Fire And Motion
Ever felt, what the heck am i doing? Am i going somewhere? Am i on the path of achieving whatever i would like to? And i am not writing this in parlance of only the professional career. This includes the personal goals one might have for themselves e.g. learning to play a musical instrument, running a marathon, learning foreign languages, helping out community, writing a book etc.
These thoughts do tend to cross once a while in my mind, and for me at least, the reason is an overt need of achieving targets (or measurable goals) at a reasonably fast pace. I tend to get a touch restless, if things are not happening quick enough or in some cases not happening at all.

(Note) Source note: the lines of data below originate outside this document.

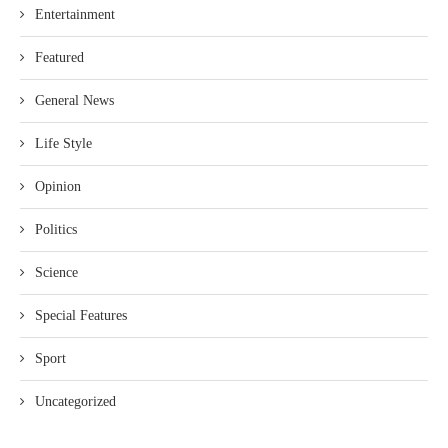
Entertainment
Featured
General News
Life Style
Opinion
Politics
Science
Special Features
Sport
Uncategorized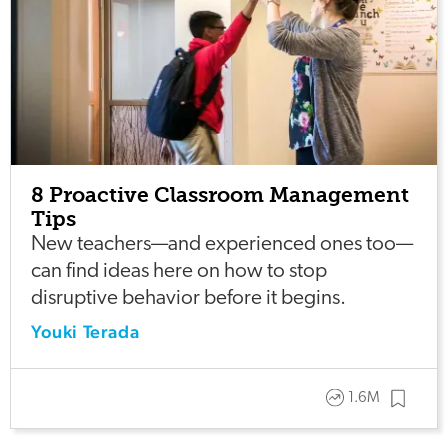
8 Proactive Classroom Management
Tips
New teachers—and experienced ones too—
can find ideas here on how to stop
disruptive behavior before it begins.
Youki Terada
1.6M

In infantry battles, he told us, there is only one strategy: Fire and Motion. You move towards the enemy while firing your weapon. The firing forces him to keep his head down so he can't fire at you. (That's what the soldiers mean when they shout "cover me." It means, "fire at our enemy so he has to duck and can't fire at me while I run across this street, here." It works.) The motion allows you to conquer territory and get closer to your enemy, where your shots are much more likely to hit their target. If you're not moving, the enemy gets to decide what happens, which is not a good thing. If you're not firing, the enemy will fire at you, pinning you down.

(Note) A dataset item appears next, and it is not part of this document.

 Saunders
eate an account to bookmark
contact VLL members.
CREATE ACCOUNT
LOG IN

And here is what's seemingly 'obvious' but very hard to write down in simple terms for most:
I remembered this for a long time. I noticed how almost every kind of military strategy, from air force dogfights to large scale naval maneuvers, is based on the idea of Fire and Motion. It took me another fifteen years to realize that the principle of Fire and Motion is how you get things done in life.You have to move forward a little bit, every day.
So, you see yourself after a few years settled in a nice hill station, running a ranch, writing a book for living and counting tigers in the nearby forest. The obvious question is, what are you doing currently to help you achieve those goals. Bit by bit, are you building yourself up for where you want to be?
If the answer is yes, then hey, take it easy, you are on the right track. As they say, Rome was not built in a day, and don't be too hard on yourself to get everything very quick. It's not a race with anyone else, and you only got to go as fast as you can along with enjoying the present.
p.s. On a tangential note, this essay has a spot on description of the programmer routine at times. :-)
Sometimes I just can't get anything done. Sure, I come into the office, putter around, check my email every ten seconds, read the web, even do a few brainless tasks like paying the American Express bill. But getting back into the flow of writing code just doesn't happen. These bouts of unproductiveness usually last for a day or two. But there have been times in my career as a developer when I went for weeks at a time without being able to get anything done. As they say, I'm not in flow. I'm not in the zone. I'm not anywhere.